In fact textiles, and specifically garments — both newly designed, often by Syms, as well as found — appear throughout her work. A pair of large abstract “paintings,” which are actually clothing and other fabrics stretched and mounted on aluminum, highlight sewn collage as a way for a story to exist within abstraction. Nearby, Exercises for the Lone Actor embeds a small video screen in a hanging garment bag. The video depicts a police action, the bag remains zipped and its contents unknown to the viewer—a fancy-dress uniform, a suit for a funeral, anything or nothing at all. Worn as intended in film and performance-based video; deployed as physical components, imagery, and story signifiers; or deconstructed for use as raw material in wall and sculpture works, clothing in Syms’ work performs as a stand-in for the body, a presence of the figure’s absence, and a trail of personal and collective relics and touchstones for past experiences.
In the much larger scale video i am wise enough to die things go, the actor speaks in the first person about her frustrations, obstacles, innately volatile nature due to her Californian nature and astrological chart. At one point she wears a shirt with the statement To Hell With My Suffering — a piece of clothing that appears elsewhere in Syms’ work in both photography and video, as well as in the upstairs gallery as part of a monumental photocollage. Facing the screens is a low-slung couch made of moving blankets. Also present in the video i am wise enough to die things go is a sequence featuring the large-scale, black-and-white line painting of a cartoonish cityscape, Belief Strategy XVI, which also hangs nearby. Its clean, bouncy lines have a certain coloring book quality, while at the same time, its large scale is perfect for its role as setting in the video work. In an exhibition about the loss of place and the preservation of memory as a part of selfhood, its starkly schematic openness and activation in the context of the video offers itself a site for creating new actions, places and memories.
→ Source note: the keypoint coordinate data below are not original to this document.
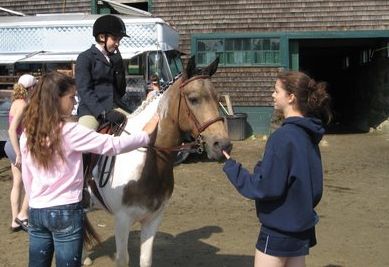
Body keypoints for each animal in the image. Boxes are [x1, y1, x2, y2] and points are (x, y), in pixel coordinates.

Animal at [88, 57, 230, 267]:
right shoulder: (122, 220)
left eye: (217, 97)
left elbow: (146, 259)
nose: (223, 145)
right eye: (193, 98)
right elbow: (123, 259)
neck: (148, 161)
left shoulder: (153, 219)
If that painting feels minimal, the upstairs gallery installation Dream about the forrest fingering me from both ends is superlatively maximal. The panoramic photocollage borders on an immersive aesthetic. A full-surround of floor-to-ceiling pictures filled with highlighted and obscured details, juxta positional but with a settled dream logic, proceeds in all directions with a gritty, diaristic fragmentation of seemingly casual snapshots and important moments writ large.
In its architectural scale and scope it contains multitudes in itself, but Syms augments it with carefully, and sometimes roughly, crafted sculptural objects, as well as bricolage cardboard boxes containing short videos — one a menacing and absurd extended visit from police to her studio, where it eventually emerges an alarm had gone off, the other a bifurcated tale of romance and ridiculous adventure, with bits of art history and iconic landmarks for historical scale, and surrealist non sequiturs for levity.
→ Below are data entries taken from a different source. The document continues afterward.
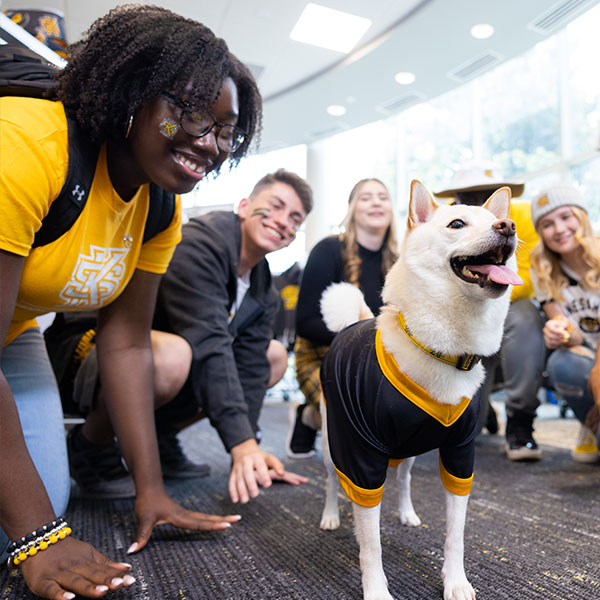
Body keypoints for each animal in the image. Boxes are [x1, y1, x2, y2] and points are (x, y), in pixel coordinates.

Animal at [318, 180, 520, 596]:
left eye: (496, 220)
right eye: (457, 224)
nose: (508, 226)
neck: (444, 351)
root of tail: (353, 323)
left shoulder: (460, 454)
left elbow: (455, 534)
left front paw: (456, 582)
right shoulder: (361, 455)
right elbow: (371, 543)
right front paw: (376, 590)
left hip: (408, 449)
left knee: (405, 477)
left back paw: (407, 512)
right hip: (331, 441)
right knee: (330, 480)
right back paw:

The room thus surrounded by a multimedia pageant of everything all at once hosts a suite of chair-based stacked sculptures, furthering Syms’ material language of schmatte, power, and commerce with text-based messaging enhancing her reclamation of easily discarded packaging and portable furniture as effective channels of more permanent kinds of communication. Her reuse and salvage constitutes a material action with implications for establishing true value under capitalism — but all the while, these works never stop keeping track of life’s rhythm of inflection points, constructions of identity, intrusions of loss, and strategies of remembering.
Loser Back Home is on view at Sprüth Magers, 5900 Wilshire Blvd., through Aug. 26. Visit spruethmagers.com for details.